• _Data supplied_
============================================================

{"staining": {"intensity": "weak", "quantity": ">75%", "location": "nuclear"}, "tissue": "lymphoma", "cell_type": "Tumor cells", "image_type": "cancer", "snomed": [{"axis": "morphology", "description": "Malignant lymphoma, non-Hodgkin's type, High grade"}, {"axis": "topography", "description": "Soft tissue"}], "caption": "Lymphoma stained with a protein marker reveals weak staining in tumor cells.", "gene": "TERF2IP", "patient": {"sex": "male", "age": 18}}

============================================================

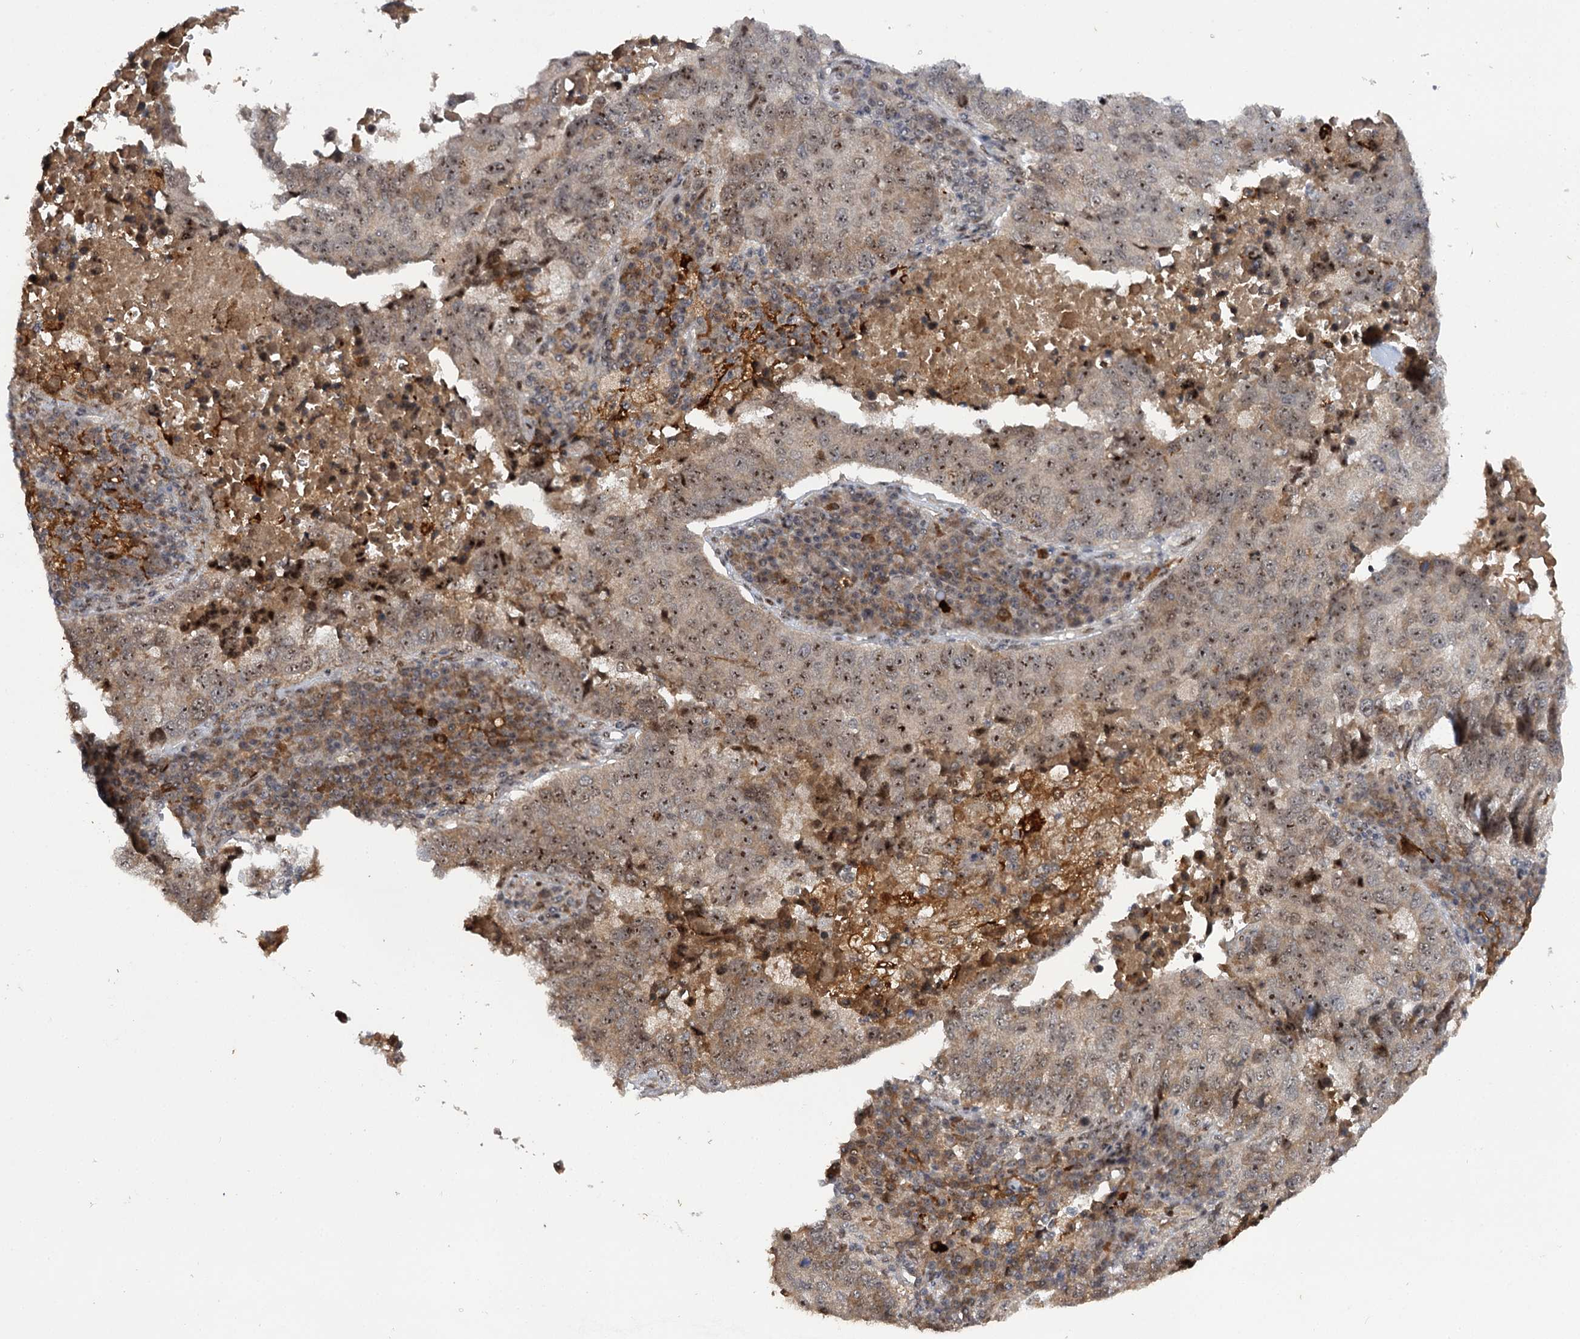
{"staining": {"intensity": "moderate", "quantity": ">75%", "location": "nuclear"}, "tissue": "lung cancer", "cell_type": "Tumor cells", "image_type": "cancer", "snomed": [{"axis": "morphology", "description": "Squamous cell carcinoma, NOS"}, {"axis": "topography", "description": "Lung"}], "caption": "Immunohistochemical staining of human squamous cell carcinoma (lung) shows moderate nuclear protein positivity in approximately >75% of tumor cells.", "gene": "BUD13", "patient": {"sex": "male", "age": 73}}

============================================================

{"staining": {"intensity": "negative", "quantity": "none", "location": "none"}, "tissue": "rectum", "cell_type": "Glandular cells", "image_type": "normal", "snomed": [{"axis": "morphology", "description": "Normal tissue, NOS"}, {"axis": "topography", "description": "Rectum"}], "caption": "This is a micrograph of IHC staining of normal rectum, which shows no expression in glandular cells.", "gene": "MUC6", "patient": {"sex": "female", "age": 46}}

============================================================

• _Your assignment_
Copy each line above holding "nuclear".

• _Response_
{"staining": {"intensity": "weak", "quantity": ">75%", "location": "nuclear"}, "tissue": "lymphoma", "cell_type": "Tumor cells", "image_type": "cancer", "snomed": [{"axis": "morphology", "description": "Malignant lymphoma, non-Hodgkin's type, High grade"}, {"axis": "topography", "description": "Soft tissue"}], "caption": "Lymphoma stained with a protein marker reveals weak staining in tumor cells.", "gene": "TERF2IP", "patient": {"sex": "male", "age": 18}}
{"staining": {"intensity": "moderate", "quantity": ">75%", "location": "nuclear"}, "tissue": "lung cancer", "cell_type": "Tumor cells", "image_type": "cancer", "snomed": [{"axis": "morphology", "description": "Squamous cell carcinoma, NOS"}, {"axis": "topography", "description": "Lung"}], "caption": "Immunohistochemical staining of human squamous cell carcinoma (lung) shows moderate nuclear protein positivity in approximately >75% of tumor cells.", "gene": "BUD13", "patient": {"sex": "male", "age": 73}}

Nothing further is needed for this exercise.